» YOUR OBJECTIVE
Nothing outside the stretch is wanted. Repeat exactly the lines of the listing below from the one that contains "Fall 2010 Enrollment" through the one that contains "Please see note", both ends included.

(THE DATA Opens)

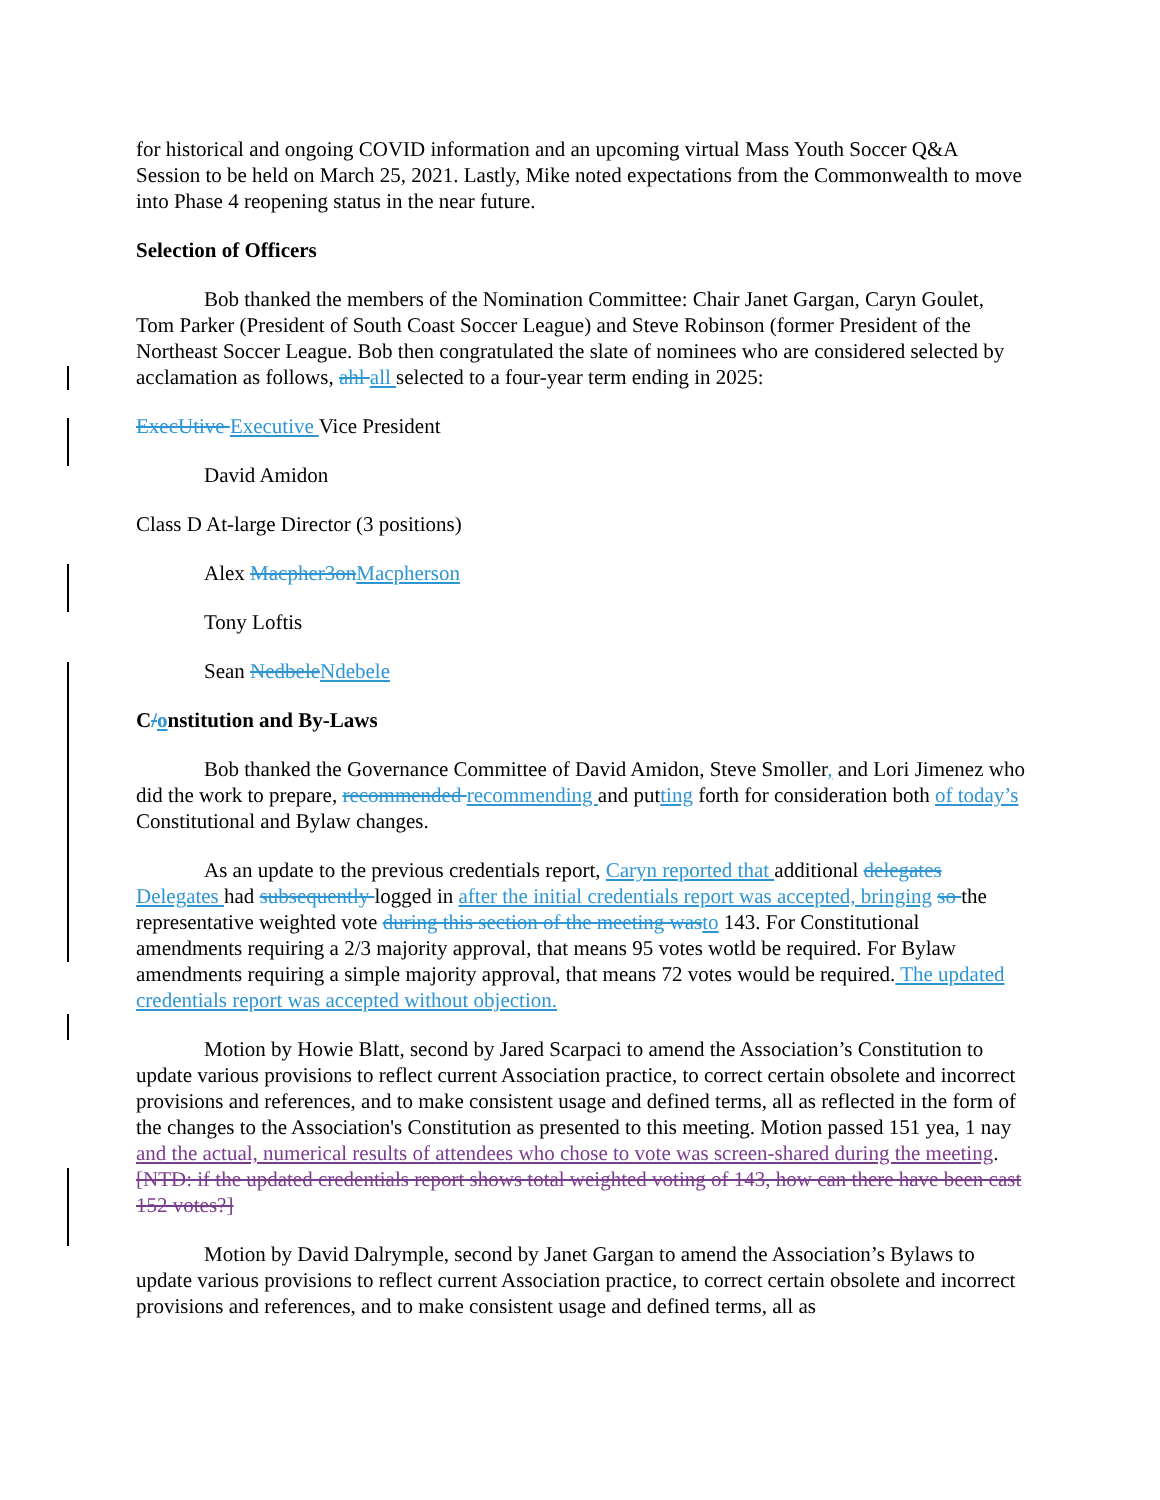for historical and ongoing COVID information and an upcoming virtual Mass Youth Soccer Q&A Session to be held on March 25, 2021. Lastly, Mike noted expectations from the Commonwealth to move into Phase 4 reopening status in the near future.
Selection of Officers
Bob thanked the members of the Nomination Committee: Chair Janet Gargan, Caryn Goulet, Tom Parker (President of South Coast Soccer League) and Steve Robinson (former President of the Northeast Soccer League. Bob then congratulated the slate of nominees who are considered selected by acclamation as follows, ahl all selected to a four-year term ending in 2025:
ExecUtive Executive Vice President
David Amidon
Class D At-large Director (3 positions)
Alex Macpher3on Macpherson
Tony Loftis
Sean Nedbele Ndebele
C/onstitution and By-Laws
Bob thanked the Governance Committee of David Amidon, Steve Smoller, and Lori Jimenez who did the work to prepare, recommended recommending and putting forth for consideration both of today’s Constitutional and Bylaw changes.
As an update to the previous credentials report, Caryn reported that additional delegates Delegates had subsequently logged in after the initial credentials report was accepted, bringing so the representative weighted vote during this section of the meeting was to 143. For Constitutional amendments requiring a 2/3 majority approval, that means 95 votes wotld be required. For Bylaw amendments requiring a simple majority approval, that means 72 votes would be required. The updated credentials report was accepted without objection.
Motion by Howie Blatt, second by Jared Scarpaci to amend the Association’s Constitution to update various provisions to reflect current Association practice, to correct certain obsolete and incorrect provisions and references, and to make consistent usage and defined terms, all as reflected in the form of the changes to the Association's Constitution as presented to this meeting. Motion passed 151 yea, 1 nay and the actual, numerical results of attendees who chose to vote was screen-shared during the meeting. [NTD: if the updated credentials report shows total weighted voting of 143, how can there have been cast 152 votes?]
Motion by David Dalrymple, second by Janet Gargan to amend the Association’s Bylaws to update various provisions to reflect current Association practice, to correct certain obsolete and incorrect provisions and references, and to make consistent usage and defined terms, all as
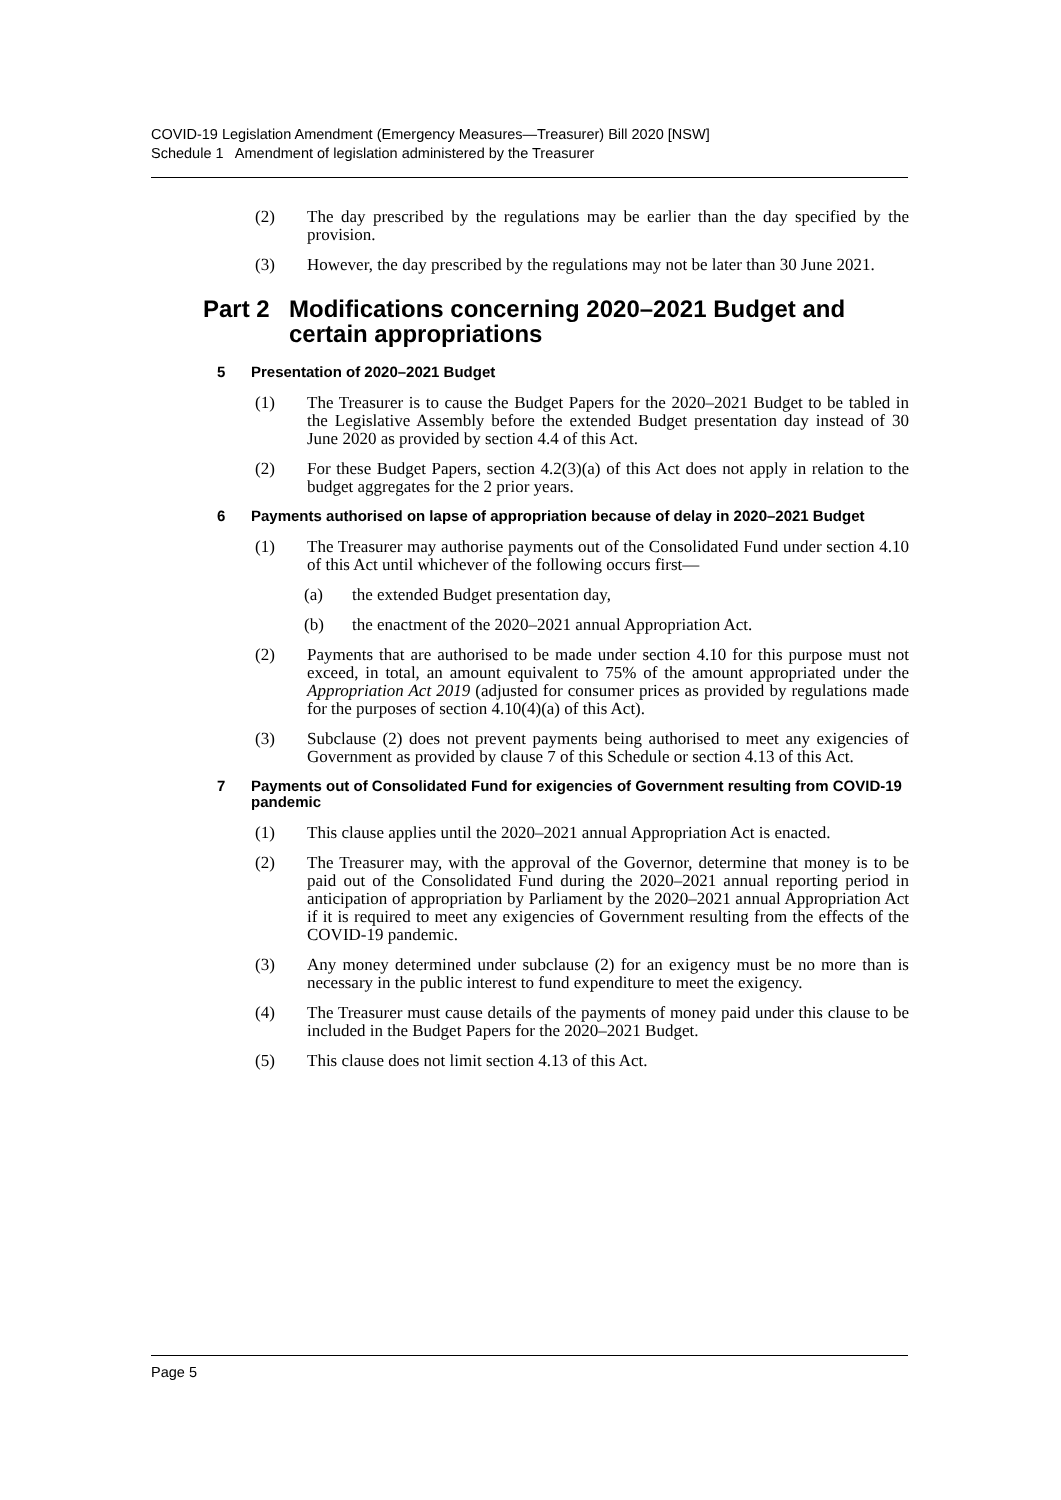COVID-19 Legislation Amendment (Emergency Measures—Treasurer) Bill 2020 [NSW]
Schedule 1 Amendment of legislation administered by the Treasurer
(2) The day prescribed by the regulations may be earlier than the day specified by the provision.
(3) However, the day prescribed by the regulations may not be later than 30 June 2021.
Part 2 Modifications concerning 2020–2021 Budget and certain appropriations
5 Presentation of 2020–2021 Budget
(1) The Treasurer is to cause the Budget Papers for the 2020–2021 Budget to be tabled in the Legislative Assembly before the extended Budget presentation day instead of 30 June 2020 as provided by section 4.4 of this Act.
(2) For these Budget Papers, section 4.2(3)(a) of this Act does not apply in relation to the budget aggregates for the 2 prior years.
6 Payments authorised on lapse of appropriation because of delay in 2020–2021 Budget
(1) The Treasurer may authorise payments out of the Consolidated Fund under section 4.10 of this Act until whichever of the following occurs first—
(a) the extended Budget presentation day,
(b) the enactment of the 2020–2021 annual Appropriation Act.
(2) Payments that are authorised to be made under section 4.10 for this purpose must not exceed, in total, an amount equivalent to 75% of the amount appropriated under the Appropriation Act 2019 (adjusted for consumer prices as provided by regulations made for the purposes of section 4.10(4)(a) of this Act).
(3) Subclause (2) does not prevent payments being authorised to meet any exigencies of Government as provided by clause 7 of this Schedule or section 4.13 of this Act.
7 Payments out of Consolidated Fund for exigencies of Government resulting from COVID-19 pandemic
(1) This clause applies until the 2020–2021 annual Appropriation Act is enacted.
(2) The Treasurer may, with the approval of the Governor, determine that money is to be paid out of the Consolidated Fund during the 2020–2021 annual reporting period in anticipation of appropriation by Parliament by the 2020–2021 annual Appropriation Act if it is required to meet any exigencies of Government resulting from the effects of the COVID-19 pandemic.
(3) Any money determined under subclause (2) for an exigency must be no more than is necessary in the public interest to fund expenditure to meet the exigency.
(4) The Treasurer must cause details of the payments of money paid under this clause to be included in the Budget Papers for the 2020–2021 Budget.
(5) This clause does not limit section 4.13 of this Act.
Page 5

(THE DATA Closes)
(THE DATA Opens)

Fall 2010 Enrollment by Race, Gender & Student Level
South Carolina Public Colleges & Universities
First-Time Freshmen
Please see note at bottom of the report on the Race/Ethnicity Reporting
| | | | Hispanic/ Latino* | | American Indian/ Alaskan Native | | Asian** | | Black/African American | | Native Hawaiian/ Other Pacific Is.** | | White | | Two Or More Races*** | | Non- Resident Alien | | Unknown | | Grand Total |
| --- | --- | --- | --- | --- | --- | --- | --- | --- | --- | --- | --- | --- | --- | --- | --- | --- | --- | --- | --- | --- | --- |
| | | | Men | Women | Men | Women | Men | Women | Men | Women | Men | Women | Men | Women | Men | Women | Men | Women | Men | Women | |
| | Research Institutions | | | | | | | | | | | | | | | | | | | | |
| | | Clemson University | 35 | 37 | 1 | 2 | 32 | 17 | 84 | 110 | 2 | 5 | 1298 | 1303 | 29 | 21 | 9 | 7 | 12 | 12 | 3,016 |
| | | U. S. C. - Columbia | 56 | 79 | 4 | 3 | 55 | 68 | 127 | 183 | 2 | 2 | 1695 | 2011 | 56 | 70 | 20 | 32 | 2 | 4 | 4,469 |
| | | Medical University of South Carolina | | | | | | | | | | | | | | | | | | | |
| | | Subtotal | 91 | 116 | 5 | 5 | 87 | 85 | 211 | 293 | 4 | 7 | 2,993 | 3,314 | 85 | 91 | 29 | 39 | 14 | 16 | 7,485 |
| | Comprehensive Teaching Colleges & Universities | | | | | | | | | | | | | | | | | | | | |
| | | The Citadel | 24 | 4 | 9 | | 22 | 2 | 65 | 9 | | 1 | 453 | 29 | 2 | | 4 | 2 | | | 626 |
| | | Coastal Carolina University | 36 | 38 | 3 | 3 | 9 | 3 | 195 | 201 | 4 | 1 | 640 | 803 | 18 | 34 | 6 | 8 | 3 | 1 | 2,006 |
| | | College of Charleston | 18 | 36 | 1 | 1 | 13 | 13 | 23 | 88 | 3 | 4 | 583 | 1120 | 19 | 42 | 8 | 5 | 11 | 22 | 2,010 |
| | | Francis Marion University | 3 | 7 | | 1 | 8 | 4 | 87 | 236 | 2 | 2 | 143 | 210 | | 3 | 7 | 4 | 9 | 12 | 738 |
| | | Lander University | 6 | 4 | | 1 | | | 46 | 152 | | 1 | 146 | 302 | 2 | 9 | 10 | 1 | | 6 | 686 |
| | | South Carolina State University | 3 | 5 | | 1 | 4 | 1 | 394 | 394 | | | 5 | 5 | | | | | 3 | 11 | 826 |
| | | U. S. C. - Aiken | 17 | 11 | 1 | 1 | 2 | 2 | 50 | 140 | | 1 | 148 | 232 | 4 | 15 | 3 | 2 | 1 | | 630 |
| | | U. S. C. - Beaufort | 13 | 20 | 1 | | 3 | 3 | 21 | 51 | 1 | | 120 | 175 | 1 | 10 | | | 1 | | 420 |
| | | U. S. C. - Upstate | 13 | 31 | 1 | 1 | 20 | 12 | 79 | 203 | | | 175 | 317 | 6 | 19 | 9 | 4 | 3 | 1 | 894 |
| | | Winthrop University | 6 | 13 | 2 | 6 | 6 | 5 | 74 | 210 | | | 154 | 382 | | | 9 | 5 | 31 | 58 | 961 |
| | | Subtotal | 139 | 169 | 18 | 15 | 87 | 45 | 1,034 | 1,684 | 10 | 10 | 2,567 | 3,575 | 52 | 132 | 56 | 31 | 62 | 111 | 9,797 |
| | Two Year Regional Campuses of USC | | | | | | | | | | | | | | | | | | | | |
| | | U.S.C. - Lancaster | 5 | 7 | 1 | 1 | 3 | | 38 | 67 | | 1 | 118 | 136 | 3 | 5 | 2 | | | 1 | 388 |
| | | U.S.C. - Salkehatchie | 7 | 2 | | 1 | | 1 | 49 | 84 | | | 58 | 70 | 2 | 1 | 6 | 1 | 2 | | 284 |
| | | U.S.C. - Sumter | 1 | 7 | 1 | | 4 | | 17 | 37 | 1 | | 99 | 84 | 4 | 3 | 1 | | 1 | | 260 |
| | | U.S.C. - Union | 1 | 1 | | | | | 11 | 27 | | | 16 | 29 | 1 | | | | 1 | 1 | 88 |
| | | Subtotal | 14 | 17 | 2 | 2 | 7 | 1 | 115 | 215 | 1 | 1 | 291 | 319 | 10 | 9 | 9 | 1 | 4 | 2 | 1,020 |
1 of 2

(THE DATA Closes)
(THE DATA Opens)

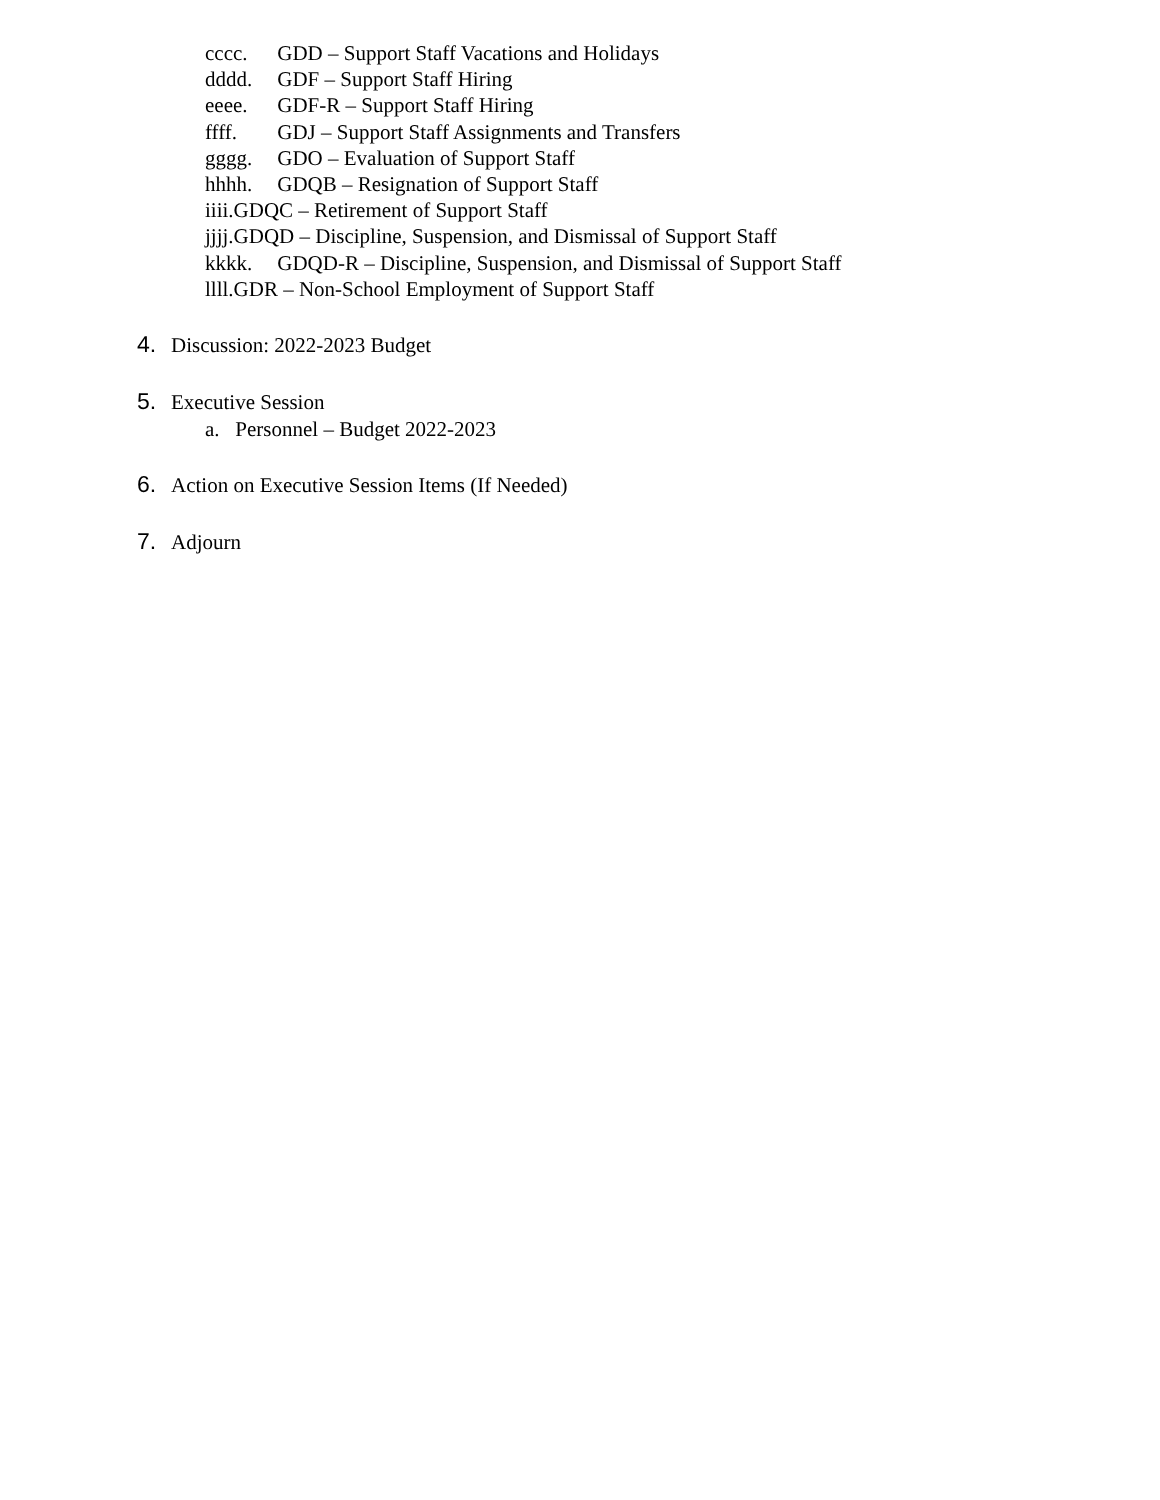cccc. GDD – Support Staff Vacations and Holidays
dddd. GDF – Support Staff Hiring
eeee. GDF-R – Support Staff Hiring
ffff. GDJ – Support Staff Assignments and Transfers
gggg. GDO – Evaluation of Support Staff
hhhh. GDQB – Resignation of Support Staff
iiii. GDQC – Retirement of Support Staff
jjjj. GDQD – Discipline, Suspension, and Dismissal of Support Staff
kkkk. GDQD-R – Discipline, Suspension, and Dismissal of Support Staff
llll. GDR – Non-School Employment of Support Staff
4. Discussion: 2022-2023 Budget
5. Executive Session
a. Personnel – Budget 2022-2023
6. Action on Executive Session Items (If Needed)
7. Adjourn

(THE DATA Closes)

» REPLY TO THE EXERCISE
Fall 2010 Enrollment by Race, Gender & Student Level
South Carolina Public Colleges & Universities
First-Time Freshmen
Please see note at bottom of the report on the Race/Ethnicity Reporting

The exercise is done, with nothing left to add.